I can try GBIF, I’ll need to create an account there and figure it out. Thanks for the suggestion!

Looks like

Should be: …&iconic_taxa=Plantae

This query returns 500 results per page of the 44083 total results (30,627 on the checklist!?) you would need to request each of the 89 pages.

1 Like

Oops, well, it should only be pulling plants but I forgot to mention that it only pulls 500 species per query so you’ll have to reiterate the query over multiple pages to get the full list which can be done in RStudio or similar.

1 Like

Not sure what your intended use case is, but just a heads-up – the standard place checklists in iNaturalist are not guaranteed to be comprehensive for any taxonomic group. They reflect the taxa of RG observations that have occurred within the place (at least while auto-listing functionality remains in place – see Phase 4 of https://www.inaturalist.org/blog/43337-upcoming-changes-to-lists), plus any manual list curation done by community members or staff (e.g., California). I may be wrong, but I doubt anyone has tried to curate the North America checklist to be complete.

2 Likes

It’s fine if it’s not complete, I am not going to be using iNat to determine which plants do or don’t occur in North America, to that end I’m using other sources like USDA and BONAP. I mainly want to link the records up with iNat so that people can reach the iNat taxon page in one click from the bplant page, and I want to minimize the amount of manual lookups I need to do to do this, so I think this is going to be sufficient!

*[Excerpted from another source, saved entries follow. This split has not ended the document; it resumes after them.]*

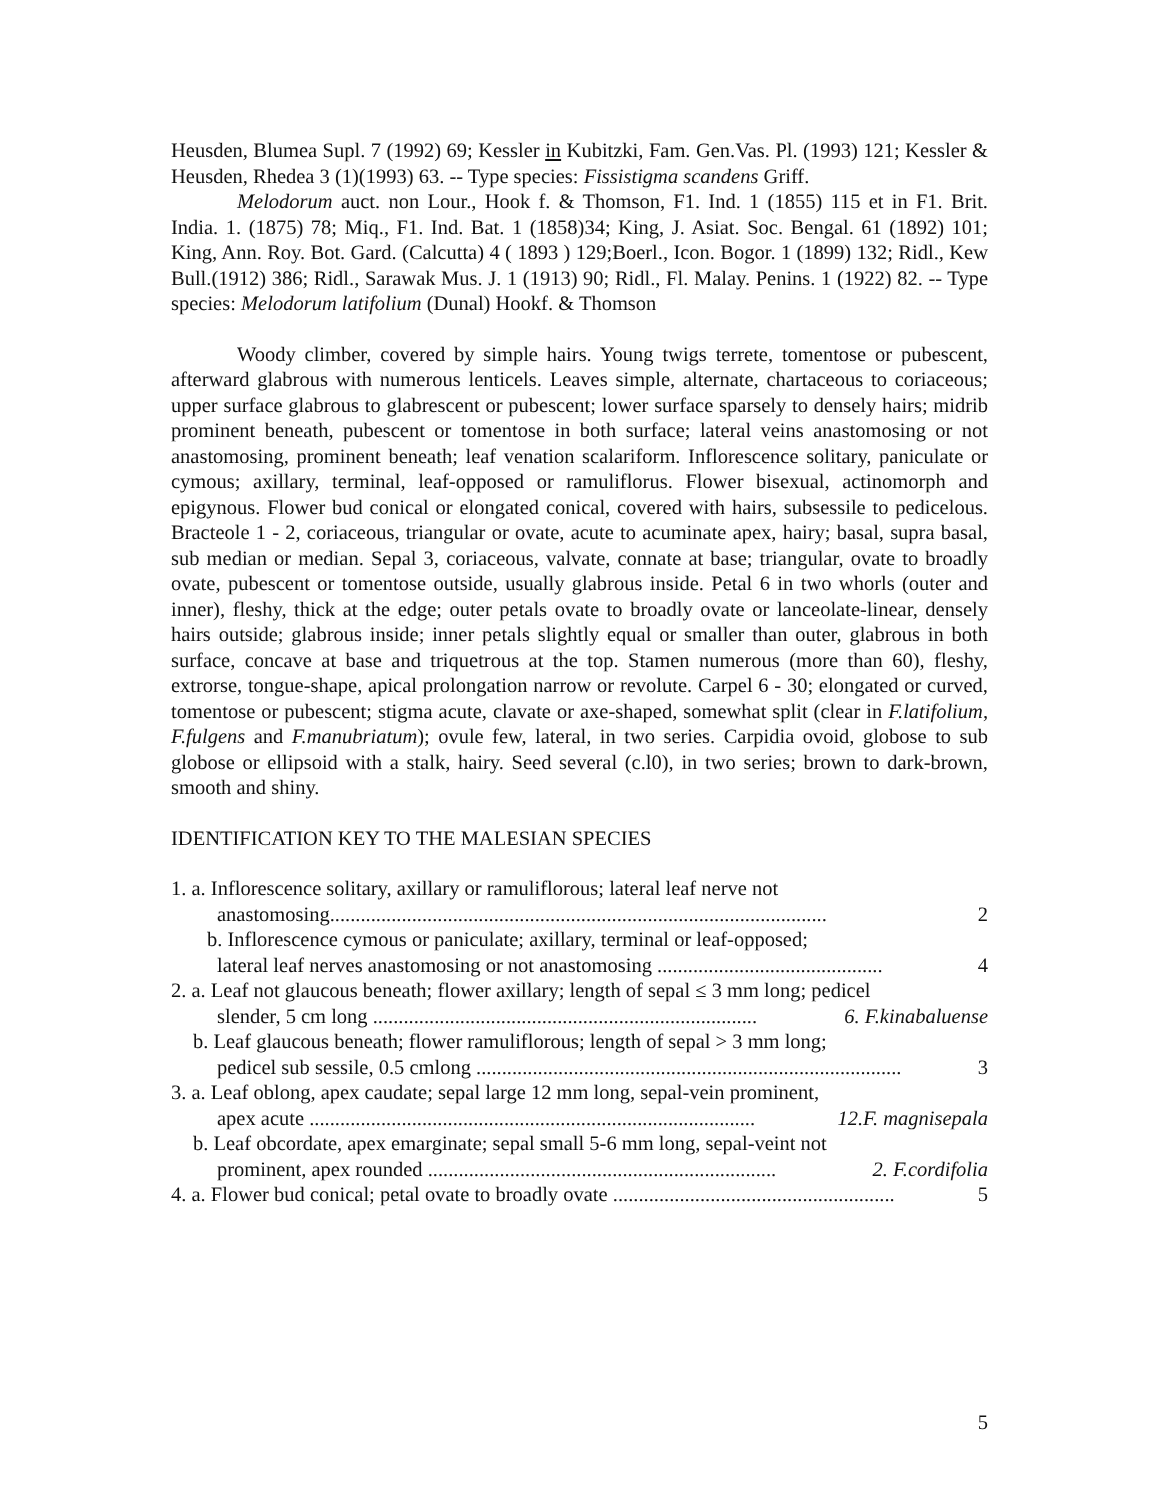Heusden, Blumea Supl. 7 (1992) 69; Kessler in Kubitzki, Fam. Gen.Vas. Pl. (1993) 121; Kessler & Heusden, Rhedea 3 (1)(1993) 63. -- Type species: Fissistigma scandens Griff.
Melodorum auct. non Lour., Hook f. & Thomson, F1. Ind. 1 (1855) 115 et in F1. Brit. India. 1. (1875) 78; Miq., F1. Ind. Bat. 1 (1858)34; King, J. Asiat. Soc. Bengal. 61 (1892) 101; King, Ann. Roy. Bot. Gard. (Calcutta) 4 ( 1893 ) 129;Boerl., Icon. Bogor. 1 (1899) 132; Ridl., Kew Bull.(1912) 386; Ridl., Sarawak Mus. J. 1 (1913) 90; Ridl., Fl. Malay. Penins. 1 (1922) 82. -- Type species: Melodorum latifolium (Dunal) Hookf. & Thomson
Woody climber, covered by simple hairs. Young twigs terrete, tomentose or pubescent, afterward glabrous with numerous lenticels. Leaves simple, alternate, chartaceous to coriaceous; upper surface glabrous to glabrescent or pubescent; lower surface sparsely to densely hairs; midrib prominent beneath, pubescent or tomentose in both surface; lateral veins anastomosing or not anastomosing, prominent beneath; leaf venation scalariform. Inflorescence solitary, paniculate or cymous; axillary, terminal, leaf-opposed or ramuliflorus. Flower bisexual, actinomorph and epigynous. Flower bud conical or elongated conical, covered with hairs, subsessile to pedicelous. Bracteole 1 - 2, coriaceous, triangular or ovate, acute to acuminate apex, hairy; basal, supra basal, sub median or median. Sepal 3, coriaceous, valvate, connate at base; triangular, ovate to broadly ovate, pubescent or tomentose outside, usually glabrous inside. Petal 6 in two whorls (outer and inner), fleshy, thick at the edge; outer petals ovate to broadly ovate or lanceolate-linear, densely hairs outside; glabrous inside; inner petals slightly equal or smaller than outer, glabrous in both surface, concave at base and triquetrous at the top. Stamen numerous (more than 60), fleshy, extrorse, tongue-shape, apical prolongation narrow or revolute. Carpel 6 - 30; elongated or curved, tomentose or pubescent; stigma acute, clavate or axe-shaped, somewhat split (clear in F.latifolium, F.fulgens and F.manubriatum); ovule few, lateral, in two series. Carpidia ovoid, globose to sub globose or ellipsoid with a stalk, hairy. Seed several (c.l0), in two series; brown to dark-brown, smooth and shiny.
IDENTIFICATION KEY TO THE MALESIAN SPECIES
1. a. Inflorescence solitary, axillary or ramuliflorous; lateral leaf nerve not
anastomosing................................................................................................. 2
b. Inflorescence cymous or paniculate; axillary, terminal or leaf-opposed;
lateral leaf nerves anastomosing or not anastomosing ............................................ 4
2. a. Leaf not glaucous beneath; flower axillary; length of sepal ≤ 3 mm long; pedicel
slender, 5 cm long ........................................................................... 6. F.kinabaluense
b. Leaf glaucous beneath; flower ramuliflorous; length of sepal > 3 mm long;
pedicel sub sessile, 0.5 cmlong ................................................................................... 3
3. a. Leaf oblong, apex caudate; sepal large 12 mm long, sepal-vein prominent,
apex acute ....................................................................................... 12.F. magnisepala
b. Leaf obcordate, apex emarginate; sepal small 5-6 mm long, sepal-veint not
prominent, apex rounded .................................................................... 2. F.cordifolia
4. a. Flower bud conical; petal ovate to broadly ovate ....................................................... 5
5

The issue is that I don’t have a list that seems to be working at all. I.e. everything I’ve tried either doesn’t get generated, or contains things I don’t want, like animals.

So, I managed to get the data from GBIF and it doesn’t help me because it doesn’t include the Taxa ID from iNaturalist. It has a ton of fields but none of them correspond to the necessary key, which is part of the local URL on iNat.

For example, here is the URL for Quercus rubra:

https://www.inaturalist.org/taxa/49005-Quercus-rubra

Note the ID “49005”. That’s what I need, because it’s necessary to generate a URL to link to iNat from another website. I pretty much only need a list of those and the scientific names, because that’s sufficient to generate the URL, and iNat autocorrects if the scientific name is wrong, I only need the names to link them up with my own records.

The GBIF data has a ton of different ID’s, and I don’t know what any of them refer to to be honest, but none of them are this iNat taxon ID, so that data is unfortunately not able to do what I need it to.

Thanks! Fidgeting with this corrected version of what @whimbrelbirder came up with, I was able to get it working! And this gets me everything I need in a format I can work with pretty easily, and the number of records is manageable.

Thank you to everyone too, apologies if I’ve seemed cranky through all of this, I am unfortunately in a lot of pain, unrelated to iNaturalist, and it is causing me to be irritable.

I’m really excited about what this is going to facilitate…hopefully it will also help iNat gain some extra traffic and visibility, because it’s going to result in a ton of links to iNat’s site from pages that people are already viewing. iNat already represents a really valuable resource that I think more people would benefit from consulting!